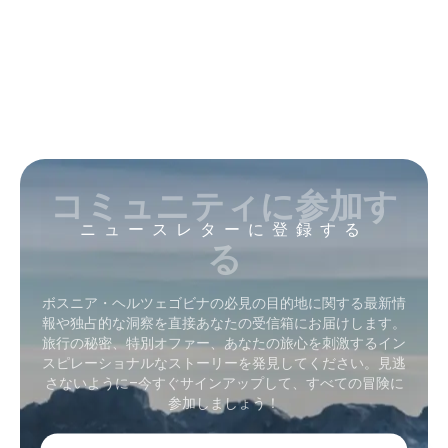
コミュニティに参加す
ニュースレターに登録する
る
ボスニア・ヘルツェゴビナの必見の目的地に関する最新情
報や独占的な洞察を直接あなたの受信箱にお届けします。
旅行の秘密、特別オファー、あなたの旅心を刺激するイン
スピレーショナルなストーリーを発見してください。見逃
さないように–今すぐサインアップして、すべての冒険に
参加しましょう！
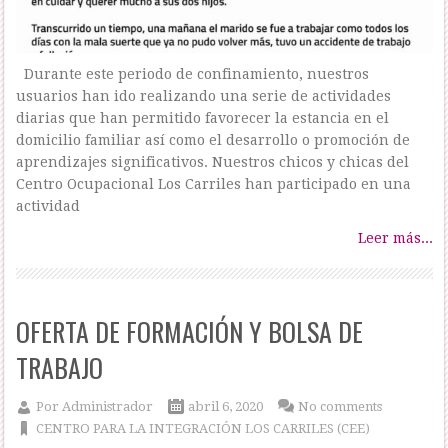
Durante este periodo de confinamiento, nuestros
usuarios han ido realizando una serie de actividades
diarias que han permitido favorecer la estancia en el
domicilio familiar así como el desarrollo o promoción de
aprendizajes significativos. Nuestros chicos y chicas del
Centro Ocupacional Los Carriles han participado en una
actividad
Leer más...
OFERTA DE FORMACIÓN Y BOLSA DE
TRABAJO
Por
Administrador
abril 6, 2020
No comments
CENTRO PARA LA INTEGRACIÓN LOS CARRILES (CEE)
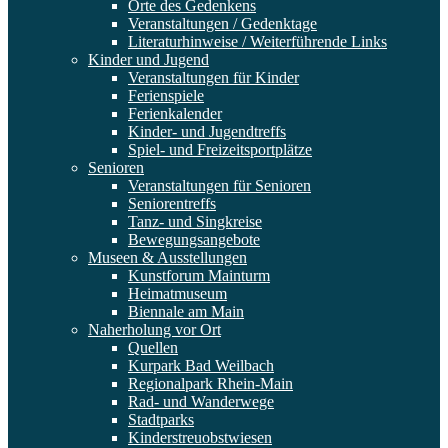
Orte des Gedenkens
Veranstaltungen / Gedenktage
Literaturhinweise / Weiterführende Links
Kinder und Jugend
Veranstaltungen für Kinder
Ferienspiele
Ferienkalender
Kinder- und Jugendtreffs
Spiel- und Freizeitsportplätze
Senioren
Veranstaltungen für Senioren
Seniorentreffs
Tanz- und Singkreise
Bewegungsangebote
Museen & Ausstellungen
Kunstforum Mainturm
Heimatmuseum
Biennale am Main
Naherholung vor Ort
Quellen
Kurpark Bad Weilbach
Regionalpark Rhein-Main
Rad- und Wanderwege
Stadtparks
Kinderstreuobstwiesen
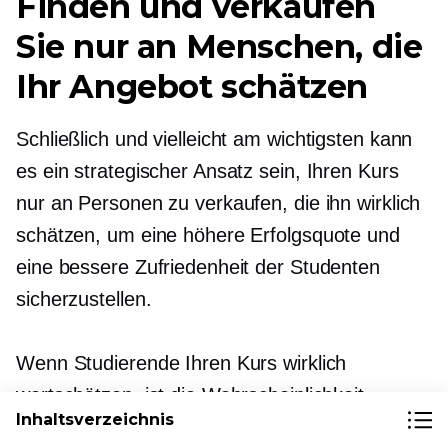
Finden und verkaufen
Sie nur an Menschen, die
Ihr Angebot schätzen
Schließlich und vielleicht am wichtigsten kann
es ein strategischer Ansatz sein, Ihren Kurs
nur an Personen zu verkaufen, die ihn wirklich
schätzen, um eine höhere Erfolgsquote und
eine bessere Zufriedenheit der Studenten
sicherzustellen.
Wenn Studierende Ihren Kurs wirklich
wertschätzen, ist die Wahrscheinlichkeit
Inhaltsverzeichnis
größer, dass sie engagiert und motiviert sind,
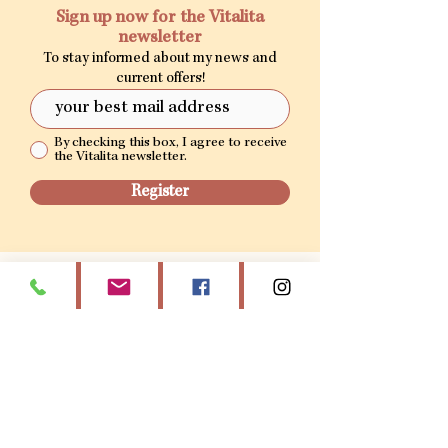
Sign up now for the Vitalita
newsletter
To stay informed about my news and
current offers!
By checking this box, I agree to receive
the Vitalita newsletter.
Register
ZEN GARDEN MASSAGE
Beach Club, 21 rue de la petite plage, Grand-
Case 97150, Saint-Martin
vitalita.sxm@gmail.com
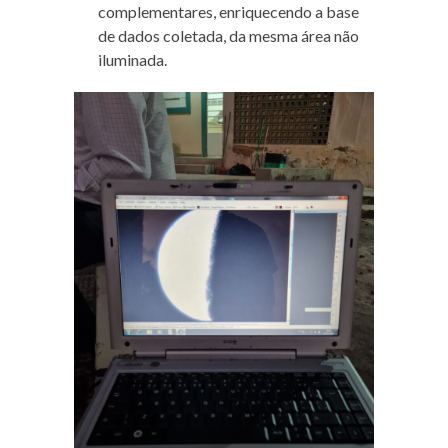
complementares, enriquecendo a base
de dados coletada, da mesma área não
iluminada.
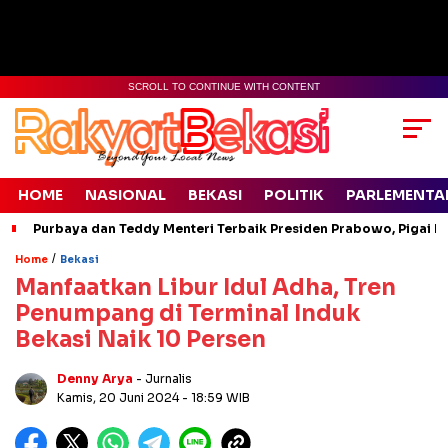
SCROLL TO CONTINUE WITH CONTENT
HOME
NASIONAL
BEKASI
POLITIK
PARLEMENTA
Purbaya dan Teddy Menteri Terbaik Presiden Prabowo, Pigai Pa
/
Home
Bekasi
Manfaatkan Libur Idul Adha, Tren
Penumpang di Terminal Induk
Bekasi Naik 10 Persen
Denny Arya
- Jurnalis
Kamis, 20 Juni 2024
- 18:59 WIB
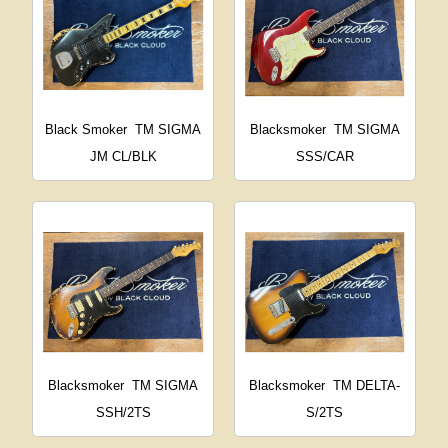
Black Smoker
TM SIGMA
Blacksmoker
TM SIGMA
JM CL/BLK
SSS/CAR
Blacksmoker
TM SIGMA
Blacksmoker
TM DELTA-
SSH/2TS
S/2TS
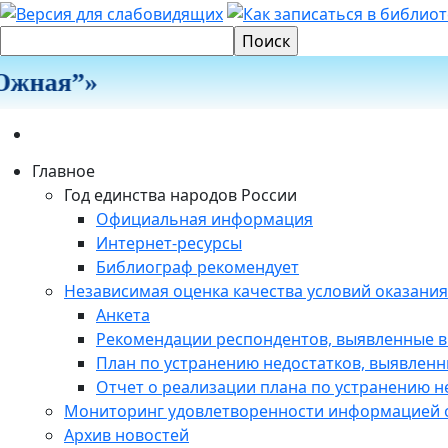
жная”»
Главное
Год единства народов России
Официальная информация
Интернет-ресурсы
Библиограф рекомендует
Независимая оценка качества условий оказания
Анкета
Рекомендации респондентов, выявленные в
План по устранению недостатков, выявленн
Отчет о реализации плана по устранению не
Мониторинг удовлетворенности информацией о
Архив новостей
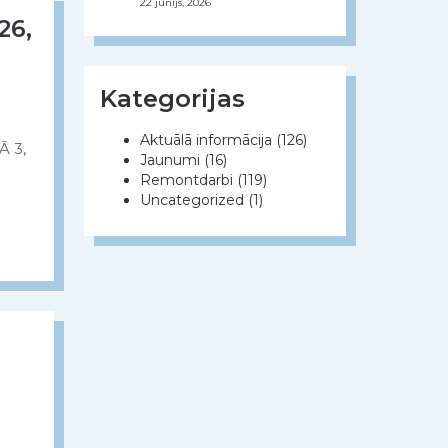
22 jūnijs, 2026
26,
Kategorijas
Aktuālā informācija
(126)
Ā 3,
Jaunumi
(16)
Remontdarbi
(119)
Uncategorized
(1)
■ ■ ■ ■ ■
Render the part of the items that opens with the line containing "complementares, enriquecendo a base" and runs through the end of the items as a JSON list of strings, one string per line, with blank lines and pictures left out.

[Exercise solution]
[
  "complementares, enriquecendo a base",
  "de dados coletada, da mesma área não",
  "iluminada.",
  "SCROLL TO CONTINUE WITH CONTENT",
  "HOME",
  "NASIONAL",
  "BEKASI",
  "POLITIK",
  "PARLEMENTA",
  "Purbaya dan Teddy Menteri Terbaik Presiden Prabowo, Pigai Pa",
  "/",
  "Home",
  "Bekasi",
  "Manfaatkan Libur Idul Adha, Tren",
  "Penumpang di Terminal Induk",
  "Bekasi Naik 10 Persen",
  "Denny Arya",
  "- Jurnalis",
  "Kamis, 20 Juni 2024",
  "- 18:59 WIB",
  "Black Smoker",
  "TM SIGMA",
  "Blacksmoker",
  "TM SIGMA",
  "JM CL/BLK",
  "SSS/CAR",
  "Blacksmoker",
  "TM SIGMA",
  "Blacksmoker",
  "TM DELTA-",
  "SSH/2TS",
  "S/2TS",
  "жная”»",
  "Главное",
  "Год единства народов России",
  "Официальная информация",
  "Интернет-ресурсы",
  "Библиограф рекомендует",
  "Независимая оценка качества условий оказания",
  "Анкета",
  "Рекомендации респондентов, выявленные в",
  "План по устранению недостатков, выявленн",
  "Отчет о реализации плана по устранению не",
  "Мониторинг удовлетворенности информацией о",
  "Архив новостей",
  "22 jūnijs, 2026",
  "26,",
  "Kategorijas",
  "Aktuālā informācija",
  "(126)",
  "Ā 3,",
  "Jaunumi",
  "(16)",
  "Remontdarbi",
  "(119)",
  "Uncategorized",
  "(1)"
]